* [Passage provided]
--- START ---

Whether your hair is thinning, breaking, shedding, splitting, or full-on falling out, all of the above are traumatic experiences that no one ever wants to deal with. (As a self-proclaimed platinum “blondarexic” with perpetually damaged strands, I’ve dealt with devastating hair loss ever since I first started bleaching.) While there are countless reasons why you might be experiencing hair loss, there are a few causes that can be attributed to the unfortunately common occurrence. Below, we list several reasons your hair is constantly breaking or why you might be losing your hair, and what you can do to reverse the issue (and get back to having many more good hair days!).
Why Your Hair Might Be Constantly Breaking
1. Your Hair is Too Dry.
It’s no secret that brittle strands are prone to breakage, so start hydrating your hair every chance you get. The TRESemmé Botanique Nourish & Replenish Leave-In Hydrating Mist is a lightweight spray that’s perfect for daily use, while Suave Pro Nourish & Strengthen Leave-in Conditioner is an ideal overnight treatment a few nights a week.
Then when it comes to your shower session, cleansing and conditioning with a hydrating duo (we recommend TRESemmé Moisture Rich Shampoo and Conditioner) are also necessary. The vitamin E formulation of this set help to lock in moisture for the days in between your washes.
Pro tip: Make sure you’re deep conditioning at least once a week for maximum hydration. (We’re partial to Nexxus Humectress Moisture Restoring Masque because it’s protein-rich and truly nourishing.)
2. You Put Too Much Pressure on Your Hairline and Strands
Low buns, tight ponytails and taut top knots are super cute, but if you tend to wear these styles regularly—and in the exact same position on your head—the elastic you’re using to secure the style is likely triggering the tension that is causing your strands to snap.
To alleviate tension-related breakage, switch up your go-to hairstyle (here’s loads of inspiration for new ideas) and stop pulling your hair up so often. However, whenever you do, secure your strands with U-pins in lieu of rubber bands.

--- END ---

* [Prompt A]
Answer these about the hair breakage article:
(i) Which product does it suggest as an overnight treatment a few nights a week?
(ii) How often should you deep condition, according to its pro tip?
(iii) What should you secure your strands with in place of rubber bands?
* [Prompt B] Print the portion of the hair breakage article that begins at the words "Why Your Hair" and stops after the words "and truly nourishing.)", with no changes.
* [Prompt C] Carry on the hair breakage article from the point where it stops.
The data after this point comes from a separate source.

* [Given data]
--- START ---

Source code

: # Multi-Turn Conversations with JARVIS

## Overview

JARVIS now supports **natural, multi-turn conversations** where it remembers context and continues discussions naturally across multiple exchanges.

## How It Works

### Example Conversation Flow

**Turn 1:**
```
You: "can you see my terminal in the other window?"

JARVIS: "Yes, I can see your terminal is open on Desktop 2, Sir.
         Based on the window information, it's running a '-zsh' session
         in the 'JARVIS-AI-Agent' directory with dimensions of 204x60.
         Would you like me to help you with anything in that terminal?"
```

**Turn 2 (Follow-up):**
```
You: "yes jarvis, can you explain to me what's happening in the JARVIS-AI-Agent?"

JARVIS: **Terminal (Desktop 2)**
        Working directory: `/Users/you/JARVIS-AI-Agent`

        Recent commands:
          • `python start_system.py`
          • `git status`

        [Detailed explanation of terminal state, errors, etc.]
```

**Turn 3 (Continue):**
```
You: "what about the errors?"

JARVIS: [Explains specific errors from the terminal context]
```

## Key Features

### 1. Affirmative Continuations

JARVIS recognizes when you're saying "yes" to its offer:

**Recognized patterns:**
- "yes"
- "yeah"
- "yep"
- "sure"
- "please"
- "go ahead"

--- END ---

* [Task output A]
(i) Suave Pro Nourish & Strengthen Leave-in Conditioner
(ii) At least once a week
(iii) U-pins

* [Task output B]
Why Your Hair Might Be Constantly Breaking
1. Your Hair is Too Dry.
It’s no secret that brittle strands are prone to breakage, so start hydrating your hair every chance you get. The TRESemmé Botanique Nourish & Replenish Leave-In Hydrating Mist is a lightweight spray that’s perfect for daily use, while Suave Pro Nourish & Strengthen Leave-in Conditioner is an ideal overnight treatment a few nights a week.
Then when it comes to your shower session, cleansing and conditioning with a hydrating duo (we recommend TRESemmé Moisture Rich Shampoo and Conditioner) are also necessary. The vitamin E formulation of this set help to lock in moisture for the days in between your washes.
Pro tip: Make sure you’re deep conditioning at least once a week for maximum hydration. (We’re partial to Nexxus Humectress Moisture Restoring Masque because it’s protein-rich and truly nourishing.)

* [Task output C]
3. You’re OD’ing on the Heat Styling Tools
Sure, your blowout looks incredibly chic, and your Dominican hot roller set gets tons of compliments, but if you’re touching those styles up on a daily basis with flat irons, blow dryers, root stylers, and curling wands, you’re overexposing your strands to extreme heat. That, in turn, contributes to the damage that can take a significant amount of time to fully reverse.
The quickest fix? Lower the temperature when you’re using hot tools or lay off them altogether for a while. Sport a chic protective style, or wear a sew-in weave for six weeks, or even invest in human hair lace front wig. (Just make sure you continue to take care of your natural hair underneath in the interim.)
4. You’re a Rough Sleeper
Tossing and turning all night long can be indicative of a myriad of issues, but what it does to your hair specifically is incredibly problematic—especially if you’re sleeping on regular cotton pillowcases with a relatively low thread count. That constant friction can irritate your strands and cause them to snap, so save yourself the stress and invest in a few sets of silk pillowcases, and satin sleep caps. (That way your hair has something ultra-soft to rub against.)
5. You’re Tugging Too Hard
Textured curly hair types are prone to tangling, and if you aren’t careful with how you’re working through any knots, you could potentially tear your strands, ultimately causing split ends.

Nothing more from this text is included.